Request access

About EventDNA

On this page you can get access to the EventDNA corpus: a Dutch-language corpus comprising 1,773 news documents in which news events, entities, IPTC Media Topic codes and coreference links have been manually annotated following these guidelines.

WIth the corpus the results can be reproduced as reported in Colruyt, C., De Clercq, O., Desot, T. and Hoste, V. (forthcoming). EventDNA: a dataset for Dutch news event extraction as a basis for news diversification. To appear in Language Resources and Evaluation. The data for the IAA agreement study has also been made available.

The code for both the event extraction experiments and IAA study can be found on Github: https://github.com/NewsDNA-LT3/.github.

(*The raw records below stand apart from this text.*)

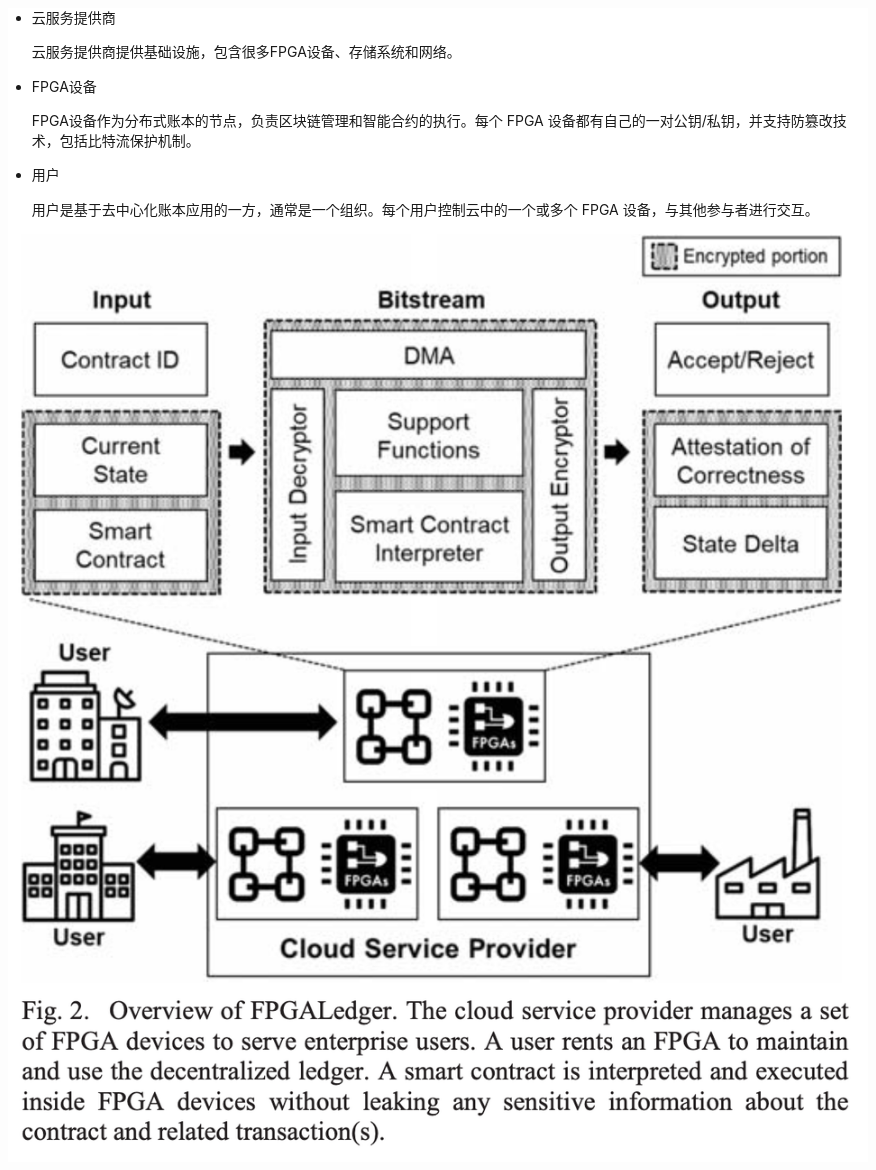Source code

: - 云服务提供商

    云服务提供商提供基础设施，包含很多FPGA设备、存储系统和网络。

- FPGA设备

    FPGA设备作为分布式账本的节点，负责区块链管理和智能合约的执行。每个 FPGA 设备都有自己的一对公钥/私钥，并支持防篡改技术，包括比特流保护机制。

- 用户

    用户是基于去中心化账本应用的一方，通常是一个组织。每个用户控制云中的一个或多个 FPGA 设备，与其他参与者进行交互。



![image-20240904123850602](./paper-FPGALedger/image-20240904123850602.png)

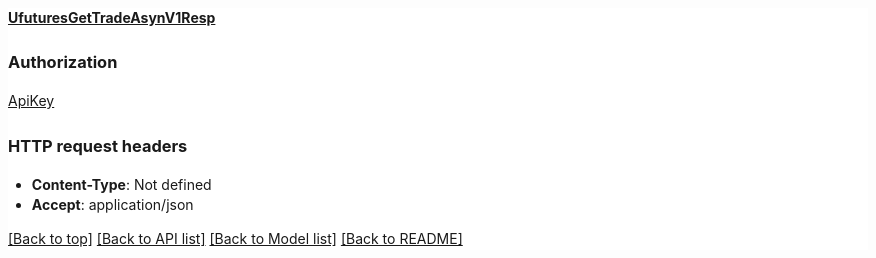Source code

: [**UfuturesGetTradeAsynV1Resp**](UfuturesGetTradeAsynV1Resp.md)

### Authorization

[ApiKey](../README.md#ApiKey)

### HTTP request headers

- **Content-Type**: Not defined
- **Accept**: application/json

[[Back to top]](#) [[Back to API list]](../README.md#documentation-for-api-endpoints)
[[Back to Model list]](../README.md#documentation-for-models)
[[Back to README]](../README.md)

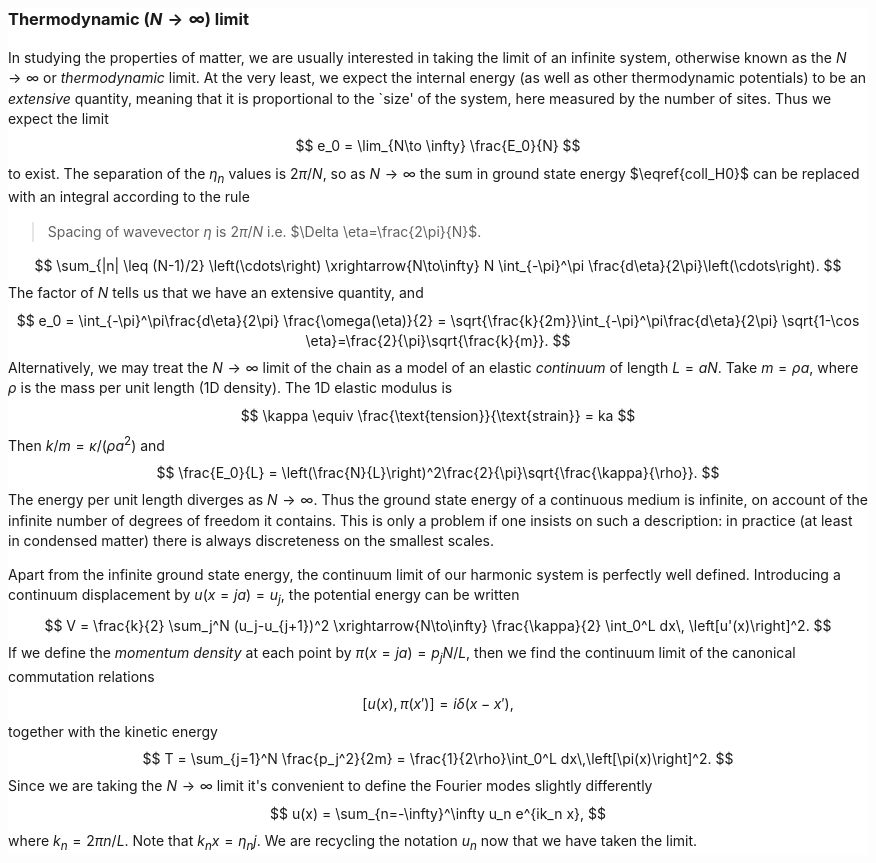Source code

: ### Thermodynamic ($N\to \infty$) limit

In studying the properties of matter, we are usually interested in taking the limit of an infinite system, otherwise known as the $N\to\infty$ or _thermodynamic_ limit. At the very least, we expect the internal energy (as well as other thermodynamic potentials) to be an _extensive_ quantity, meaning that it is proportional to the `size' of the system, here measured by the number of sites. Thus we expect the limit
$$
e_0 = \lim_{N\to \infty} \frac{E_0}{N}
$$
to exist. The separation of the $\eta_n$ values is $2\pi/N$, so as $N\to\infty$ the sum in ground state energy $\eqref{coll_H0}$ can be replaced with an integral according to the rule

> Spacing of wavevector $\eta$ is $2\pi/N$ i.e. $\Delta \eta=\frac{2\pi}{N}$.

$$
\sum_{|n| \leq (N-1)/2} \left(\cdots\right) \xrightarrow{N\to\infty} N \int_{-\pi}^\pi \frac{d\eta}{2\pi}\left(\cdots\right).
$$
The factor of $N$ tells us that we have an extensive quantity, and
$$
e_0 = \int_{-\pi}^\pi\frac{d\eta}{2\pi} \frac{\omega(\eta)}{2} = \sqrt{\frac{k}{2m}}\int_{-\pi}^\pi\frac{d\eta}{2\pi} \sqrt{1-\cos
\eta}=\frac{2}{\pi}\sqrt{\frac{k}{m}}.
$$
Alternatively, we may treat the $N\to \infty$ limit of the chain as a model of an elastic _continuum_ of length $L=aN$. Take $m = \rho a$, where $\rho$ is the mass per unit length (1D density). The 1D elastic modulus is
$$
\kappa \equiv \frac{\text{tension}}{\text{strain}} = ka
$$
Then $k/m = \kappa/(\rho a^2)$ and
$$
\frac{E_0}{L} = \left(\frac{N}{L}\right)^2\frac{2}{\pi}\sqrt{\frac{\kappa}{\rho}}.
$$
The energy per unit length diverges as $N\to\infty$. Thus the ground state energy of a continuous medium is infinite, on account of the infinite number of degrees of freedom it contains. This is only a problem if one insists on such a description: in practice (at least in condensed matter) there is always discreteness on the smallest scales.

Apart from the infinite ground state energy, the continuum limit of our harmonic system is perfectly well defined. Introducing a continuum displacement by $u(x=ja)=u_j$, the potential energy can be written
$$
V = \frac{k}{2} \sum_j^N (u_j-u_{j+1})^2 \xrightarrow{N\to\infty} \frac{\kappa}{2} \int_0^L dx\, \left[u'(x)\right]^2.
$$
If we define the _momentum density_ at each point by $\pi(x=ja) = p_j N/L$, then we find the continuum limit of the canonical commutation relations
$$
\left[u(x),\pi(x')\right]=i\delta(x-x'),
$$
together with the kinetic energy
$$
T = \sum_{j=1}^N \frac{p_j^2}{2m} = \frac{1}{2\rho}\int_0^L dx\,\left[\pi(x)\right]^2.
$$
Since we are taking the $N\to\infty$ limit it's convenient to define the Fourier modes slightly differently
$$
u(x) = \sum_{n=-\infty}^\infty u_n e^{ik_n x},
$$
where $k_n =2\pi n/L$. Note that $k_n x = \eta_n j$. We are recycling the notation $u_n$ now that we have taken the limit.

You can access both datasets by filling in your credentials at the top of this page. Please note that by downloading the data you agree to the following terms and conditions:

  • The authors and their affiliated institutions makes no warranties regarding the datasets provided. They cannot be held liable for providing access to the datasets or the usage of the datasets.
  • The dataset should only be used for scientific or research purposes. Any other use is explicitly prohibited.
  • The datasets must not be redistributed or shared in part or full with any third party. Redirect interested parties to this page.
  • If you use any of the datasets, you agree to cite the associated paper.